» Given problem
Rewrite the listing from its first line up to and including the line with "picture [46, 448, 1590, 1198]", changing "Identify" to "Locate" and leaving all else unchanged.

» Input material
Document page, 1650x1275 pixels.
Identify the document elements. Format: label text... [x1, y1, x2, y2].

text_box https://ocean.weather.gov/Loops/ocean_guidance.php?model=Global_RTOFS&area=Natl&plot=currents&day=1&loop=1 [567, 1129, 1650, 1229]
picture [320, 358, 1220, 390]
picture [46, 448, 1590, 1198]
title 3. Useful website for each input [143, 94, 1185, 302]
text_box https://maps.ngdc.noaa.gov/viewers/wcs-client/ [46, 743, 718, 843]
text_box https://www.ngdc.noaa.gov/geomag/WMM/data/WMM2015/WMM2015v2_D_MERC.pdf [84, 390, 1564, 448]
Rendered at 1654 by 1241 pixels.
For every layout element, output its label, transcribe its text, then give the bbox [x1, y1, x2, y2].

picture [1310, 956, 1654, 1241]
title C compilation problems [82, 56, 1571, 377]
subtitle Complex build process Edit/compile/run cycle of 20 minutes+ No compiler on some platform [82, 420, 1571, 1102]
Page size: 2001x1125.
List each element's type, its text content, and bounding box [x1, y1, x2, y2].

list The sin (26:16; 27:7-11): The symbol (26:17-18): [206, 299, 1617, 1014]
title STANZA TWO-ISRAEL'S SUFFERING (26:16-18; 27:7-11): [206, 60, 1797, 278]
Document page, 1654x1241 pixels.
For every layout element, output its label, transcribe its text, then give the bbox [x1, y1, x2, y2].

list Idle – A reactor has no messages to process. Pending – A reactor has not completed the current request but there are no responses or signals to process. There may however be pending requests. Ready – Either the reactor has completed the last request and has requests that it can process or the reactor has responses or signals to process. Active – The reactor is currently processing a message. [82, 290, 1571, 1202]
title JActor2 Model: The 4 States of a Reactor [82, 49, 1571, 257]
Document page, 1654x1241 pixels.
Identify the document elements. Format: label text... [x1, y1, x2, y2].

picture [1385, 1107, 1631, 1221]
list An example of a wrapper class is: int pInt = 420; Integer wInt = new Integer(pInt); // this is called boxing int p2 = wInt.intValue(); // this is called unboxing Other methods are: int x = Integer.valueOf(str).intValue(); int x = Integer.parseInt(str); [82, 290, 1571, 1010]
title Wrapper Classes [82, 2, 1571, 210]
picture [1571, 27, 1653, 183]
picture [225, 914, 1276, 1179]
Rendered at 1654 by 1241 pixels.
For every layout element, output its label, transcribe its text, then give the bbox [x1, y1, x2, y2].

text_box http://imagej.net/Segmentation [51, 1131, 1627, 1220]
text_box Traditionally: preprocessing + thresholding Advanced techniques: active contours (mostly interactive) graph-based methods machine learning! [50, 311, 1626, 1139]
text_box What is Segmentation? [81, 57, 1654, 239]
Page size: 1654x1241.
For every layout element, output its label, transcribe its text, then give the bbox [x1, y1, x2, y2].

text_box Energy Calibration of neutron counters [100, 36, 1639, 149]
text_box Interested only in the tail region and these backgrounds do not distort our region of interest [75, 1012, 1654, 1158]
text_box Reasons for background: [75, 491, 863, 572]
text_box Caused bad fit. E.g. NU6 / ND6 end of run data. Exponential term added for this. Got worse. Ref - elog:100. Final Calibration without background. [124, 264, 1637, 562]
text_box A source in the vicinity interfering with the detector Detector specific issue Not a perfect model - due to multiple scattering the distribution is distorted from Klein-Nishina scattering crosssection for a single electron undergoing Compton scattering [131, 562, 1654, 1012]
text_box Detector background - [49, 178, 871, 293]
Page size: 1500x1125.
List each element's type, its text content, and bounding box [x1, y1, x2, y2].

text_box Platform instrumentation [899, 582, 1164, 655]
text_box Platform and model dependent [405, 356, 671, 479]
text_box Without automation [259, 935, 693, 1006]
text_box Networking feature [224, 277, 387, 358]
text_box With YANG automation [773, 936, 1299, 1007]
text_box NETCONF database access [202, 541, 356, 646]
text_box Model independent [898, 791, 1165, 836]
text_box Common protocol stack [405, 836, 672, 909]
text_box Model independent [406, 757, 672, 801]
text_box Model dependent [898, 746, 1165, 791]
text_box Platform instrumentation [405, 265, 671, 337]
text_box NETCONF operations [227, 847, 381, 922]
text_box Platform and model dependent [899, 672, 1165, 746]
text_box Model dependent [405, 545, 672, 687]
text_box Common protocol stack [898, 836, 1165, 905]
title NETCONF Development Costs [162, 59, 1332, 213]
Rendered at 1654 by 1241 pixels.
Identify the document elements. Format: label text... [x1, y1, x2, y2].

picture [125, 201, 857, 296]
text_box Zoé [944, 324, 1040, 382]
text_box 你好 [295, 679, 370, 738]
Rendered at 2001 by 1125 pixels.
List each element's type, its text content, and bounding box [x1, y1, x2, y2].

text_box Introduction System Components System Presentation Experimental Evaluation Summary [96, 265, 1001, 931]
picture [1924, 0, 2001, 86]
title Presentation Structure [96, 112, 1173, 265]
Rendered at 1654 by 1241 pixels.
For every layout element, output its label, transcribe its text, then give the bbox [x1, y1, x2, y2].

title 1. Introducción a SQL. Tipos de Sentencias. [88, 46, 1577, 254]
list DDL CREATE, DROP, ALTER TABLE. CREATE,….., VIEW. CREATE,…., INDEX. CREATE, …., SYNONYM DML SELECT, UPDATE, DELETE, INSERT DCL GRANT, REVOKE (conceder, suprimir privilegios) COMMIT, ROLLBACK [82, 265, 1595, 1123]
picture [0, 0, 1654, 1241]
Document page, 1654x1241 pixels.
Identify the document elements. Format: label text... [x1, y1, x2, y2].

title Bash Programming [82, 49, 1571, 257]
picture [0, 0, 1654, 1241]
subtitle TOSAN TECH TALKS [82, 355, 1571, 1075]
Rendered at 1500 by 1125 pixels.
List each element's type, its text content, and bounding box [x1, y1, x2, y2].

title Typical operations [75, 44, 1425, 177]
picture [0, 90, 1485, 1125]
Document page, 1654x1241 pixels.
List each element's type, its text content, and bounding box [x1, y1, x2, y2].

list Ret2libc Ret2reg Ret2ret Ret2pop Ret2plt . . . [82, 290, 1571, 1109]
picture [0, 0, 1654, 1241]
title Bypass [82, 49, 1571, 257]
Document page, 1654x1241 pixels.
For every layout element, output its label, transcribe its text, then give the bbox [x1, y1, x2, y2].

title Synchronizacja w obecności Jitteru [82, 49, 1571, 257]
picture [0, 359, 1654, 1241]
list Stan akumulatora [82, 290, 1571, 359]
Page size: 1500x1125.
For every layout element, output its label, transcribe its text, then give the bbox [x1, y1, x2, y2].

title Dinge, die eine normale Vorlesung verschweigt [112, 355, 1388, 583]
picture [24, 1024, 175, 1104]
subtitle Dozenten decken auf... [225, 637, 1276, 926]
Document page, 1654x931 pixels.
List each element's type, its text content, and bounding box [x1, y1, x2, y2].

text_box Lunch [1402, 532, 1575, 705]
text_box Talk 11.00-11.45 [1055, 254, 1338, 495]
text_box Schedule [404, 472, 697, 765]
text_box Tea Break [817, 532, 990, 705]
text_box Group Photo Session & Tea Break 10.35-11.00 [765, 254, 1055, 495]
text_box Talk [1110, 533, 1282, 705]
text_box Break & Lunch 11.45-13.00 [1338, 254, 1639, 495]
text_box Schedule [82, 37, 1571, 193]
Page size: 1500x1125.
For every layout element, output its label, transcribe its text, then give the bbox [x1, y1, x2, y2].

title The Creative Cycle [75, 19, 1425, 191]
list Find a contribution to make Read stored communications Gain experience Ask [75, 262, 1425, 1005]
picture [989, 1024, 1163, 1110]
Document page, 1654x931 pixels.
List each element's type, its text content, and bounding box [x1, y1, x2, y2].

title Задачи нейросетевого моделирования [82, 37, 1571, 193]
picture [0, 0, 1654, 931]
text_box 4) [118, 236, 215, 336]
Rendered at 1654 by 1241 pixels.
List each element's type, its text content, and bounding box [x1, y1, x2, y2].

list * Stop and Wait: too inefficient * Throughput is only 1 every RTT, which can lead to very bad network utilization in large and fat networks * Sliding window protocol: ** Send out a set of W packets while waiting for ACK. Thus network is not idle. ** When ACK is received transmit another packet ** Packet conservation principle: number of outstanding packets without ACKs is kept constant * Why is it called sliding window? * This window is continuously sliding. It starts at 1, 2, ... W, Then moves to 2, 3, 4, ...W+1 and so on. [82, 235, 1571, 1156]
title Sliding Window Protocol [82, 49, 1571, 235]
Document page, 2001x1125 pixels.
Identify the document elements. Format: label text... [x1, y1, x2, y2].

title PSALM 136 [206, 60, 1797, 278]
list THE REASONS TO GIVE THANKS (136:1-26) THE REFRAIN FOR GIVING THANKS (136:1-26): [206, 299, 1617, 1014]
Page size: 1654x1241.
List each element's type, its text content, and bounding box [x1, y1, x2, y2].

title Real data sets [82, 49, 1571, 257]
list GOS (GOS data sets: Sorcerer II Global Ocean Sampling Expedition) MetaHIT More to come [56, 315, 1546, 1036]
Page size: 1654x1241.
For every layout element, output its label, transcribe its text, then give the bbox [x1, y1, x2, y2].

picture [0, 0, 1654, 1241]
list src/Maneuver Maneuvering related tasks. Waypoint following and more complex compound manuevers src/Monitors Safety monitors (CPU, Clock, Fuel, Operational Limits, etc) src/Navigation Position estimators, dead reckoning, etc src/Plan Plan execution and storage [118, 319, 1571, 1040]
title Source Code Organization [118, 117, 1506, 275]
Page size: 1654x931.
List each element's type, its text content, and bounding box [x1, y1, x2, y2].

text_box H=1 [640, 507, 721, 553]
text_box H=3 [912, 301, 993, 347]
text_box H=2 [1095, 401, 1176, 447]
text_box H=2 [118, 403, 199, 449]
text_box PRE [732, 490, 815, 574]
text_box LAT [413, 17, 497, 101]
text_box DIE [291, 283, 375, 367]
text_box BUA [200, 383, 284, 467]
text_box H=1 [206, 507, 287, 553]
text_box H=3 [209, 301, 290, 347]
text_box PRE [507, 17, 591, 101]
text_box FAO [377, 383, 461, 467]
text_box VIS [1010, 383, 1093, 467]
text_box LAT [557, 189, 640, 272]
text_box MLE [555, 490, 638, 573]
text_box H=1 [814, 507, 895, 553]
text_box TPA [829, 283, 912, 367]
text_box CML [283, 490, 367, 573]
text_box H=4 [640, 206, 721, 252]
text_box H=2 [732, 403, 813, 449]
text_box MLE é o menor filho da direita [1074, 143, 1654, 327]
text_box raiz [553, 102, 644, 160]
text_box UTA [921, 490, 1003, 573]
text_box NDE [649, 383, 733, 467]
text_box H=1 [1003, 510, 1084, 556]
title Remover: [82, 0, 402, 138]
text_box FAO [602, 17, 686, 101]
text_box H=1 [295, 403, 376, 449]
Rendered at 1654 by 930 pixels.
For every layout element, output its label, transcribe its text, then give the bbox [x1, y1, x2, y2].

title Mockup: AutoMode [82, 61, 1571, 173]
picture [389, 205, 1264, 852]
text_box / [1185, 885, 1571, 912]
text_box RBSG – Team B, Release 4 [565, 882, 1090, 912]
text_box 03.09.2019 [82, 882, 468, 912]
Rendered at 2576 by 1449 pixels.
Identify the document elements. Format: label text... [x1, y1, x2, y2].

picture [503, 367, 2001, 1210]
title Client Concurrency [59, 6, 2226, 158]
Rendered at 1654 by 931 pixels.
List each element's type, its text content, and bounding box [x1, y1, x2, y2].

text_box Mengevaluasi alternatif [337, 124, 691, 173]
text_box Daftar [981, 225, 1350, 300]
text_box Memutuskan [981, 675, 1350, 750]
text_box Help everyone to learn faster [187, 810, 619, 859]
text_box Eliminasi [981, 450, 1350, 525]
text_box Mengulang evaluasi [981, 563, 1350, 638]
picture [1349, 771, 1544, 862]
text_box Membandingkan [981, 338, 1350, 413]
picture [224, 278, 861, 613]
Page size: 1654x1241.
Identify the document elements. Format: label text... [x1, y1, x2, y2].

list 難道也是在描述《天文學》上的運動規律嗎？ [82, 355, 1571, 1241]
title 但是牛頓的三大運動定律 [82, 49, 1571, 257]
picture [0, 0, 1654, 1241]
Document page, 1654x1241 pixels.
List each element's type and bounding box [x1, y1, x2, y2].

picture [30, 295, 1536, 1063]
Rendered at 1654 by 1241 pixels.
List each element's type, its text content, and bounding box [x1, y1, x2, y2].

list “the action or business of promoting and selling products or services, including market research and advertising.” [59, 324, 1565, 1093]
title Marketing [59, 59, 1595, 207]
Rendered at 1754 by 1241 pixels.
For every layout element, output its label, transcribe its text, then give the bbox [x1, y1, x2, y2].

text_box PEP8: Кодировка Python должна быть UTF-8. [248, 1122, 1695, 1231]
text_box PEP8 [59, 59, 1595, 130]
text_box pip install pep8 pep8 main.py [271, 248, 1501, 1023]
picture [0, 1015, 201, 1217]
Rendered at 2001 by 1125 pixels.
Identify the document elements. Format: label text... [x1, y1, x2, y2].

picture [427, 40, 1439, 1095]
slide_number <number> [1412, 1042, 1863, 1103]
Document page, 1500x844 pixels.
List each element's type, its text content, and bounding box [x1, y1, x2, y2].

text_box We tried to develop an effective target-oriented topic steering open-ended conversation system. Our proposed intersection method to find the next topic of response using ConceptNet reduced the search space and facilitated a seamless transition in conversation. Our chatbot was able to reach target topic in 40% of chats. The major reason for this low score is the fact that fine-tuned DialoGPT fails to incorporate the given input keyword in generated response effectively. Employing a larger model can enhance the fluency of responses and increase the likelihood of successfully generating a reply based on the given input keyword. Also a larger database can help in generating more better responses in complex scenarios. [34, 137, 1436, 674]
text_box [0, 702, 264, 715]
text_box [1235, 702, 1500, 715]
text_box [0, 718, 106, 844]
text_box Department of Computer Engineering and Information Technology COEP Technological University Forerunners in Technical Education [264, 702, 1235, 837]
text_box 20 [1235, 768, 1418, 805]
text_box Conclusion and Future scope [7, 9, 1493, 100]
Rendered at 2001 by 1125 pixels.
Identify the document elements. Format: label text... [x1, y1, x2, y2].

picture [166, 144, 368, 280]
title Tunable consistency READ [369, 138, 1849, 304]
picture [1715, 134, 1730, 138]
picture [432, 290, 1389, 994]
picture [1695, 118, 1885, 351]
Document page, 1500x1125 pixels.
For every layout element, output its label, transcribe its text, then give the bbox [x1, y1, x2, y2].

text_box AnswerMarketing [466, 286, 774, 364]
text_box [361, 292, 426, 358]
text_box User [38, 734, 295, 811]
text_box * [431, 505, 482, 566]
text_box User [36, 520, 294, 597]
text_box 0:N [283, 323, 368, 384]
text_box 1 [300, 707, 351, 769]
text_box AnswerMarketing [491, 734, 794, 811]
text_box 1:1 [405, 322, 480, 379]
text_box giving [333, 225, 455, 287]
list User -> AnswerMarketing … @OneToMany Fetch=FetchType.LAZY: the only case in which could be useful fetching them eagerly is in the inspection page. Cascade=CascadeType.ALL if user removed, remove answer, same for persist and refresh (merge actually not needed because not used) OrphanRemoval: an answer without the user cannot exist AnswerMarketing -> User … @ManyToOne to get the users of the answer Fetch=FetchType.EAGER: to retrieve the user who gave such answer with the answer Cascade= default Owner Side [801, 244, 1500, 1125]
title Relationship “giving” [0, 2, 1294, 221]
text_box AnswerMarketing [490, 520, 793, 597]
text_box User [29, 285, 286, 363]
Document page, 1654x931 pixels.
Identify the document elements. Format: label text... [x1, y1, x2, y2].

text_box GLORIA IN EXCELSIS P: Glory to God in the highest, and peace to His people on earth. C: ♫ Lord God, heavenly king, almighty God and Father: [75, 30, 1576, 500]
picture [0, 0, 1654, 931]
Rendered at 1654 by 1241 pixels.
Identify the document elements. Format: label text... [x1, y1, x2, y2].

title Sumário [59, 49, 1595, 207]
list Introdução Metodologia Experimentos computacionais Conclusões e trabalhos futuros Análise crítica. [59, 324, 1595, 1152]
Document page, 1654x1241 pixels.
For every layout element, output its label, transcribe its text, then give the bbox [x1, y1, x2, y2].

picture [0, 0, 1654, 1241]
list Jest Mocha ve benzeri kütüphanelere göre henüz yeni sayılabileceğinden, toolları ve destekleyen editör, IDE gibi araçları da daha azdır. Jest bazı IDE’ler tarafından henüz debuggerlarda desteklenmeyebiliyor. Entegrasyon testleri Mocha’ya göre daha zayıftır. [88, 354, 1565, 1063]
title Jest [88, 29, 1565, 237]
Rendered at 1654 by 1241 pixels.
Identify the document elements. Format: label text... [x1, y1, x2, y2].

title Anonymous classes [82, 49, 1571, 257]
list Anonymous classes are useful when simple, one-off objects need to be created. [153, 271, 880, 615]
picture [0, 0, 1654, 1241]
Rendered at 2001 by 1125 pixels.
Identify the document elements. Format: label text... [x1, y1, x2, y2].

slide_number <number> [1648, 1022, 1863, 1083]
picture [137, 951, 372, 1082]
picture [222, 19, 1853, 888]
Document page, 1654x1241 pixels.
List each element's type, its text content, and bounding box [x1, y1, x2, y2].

» Problem solution
Document page, 1650x1275 pixels.
Locate the document elements. Format: label text... [x1, y1, x2, y2].

text_box https://ocean.weather.gov/Loops/ocean_guidance.php?model=Global_RTOFS&area=Natl&plot=currents&day=1&loop=1 [567, 1129, 1650, 1229]
picture [320, 358, 1220, 390]
picture [46, 448, 1590, 1198]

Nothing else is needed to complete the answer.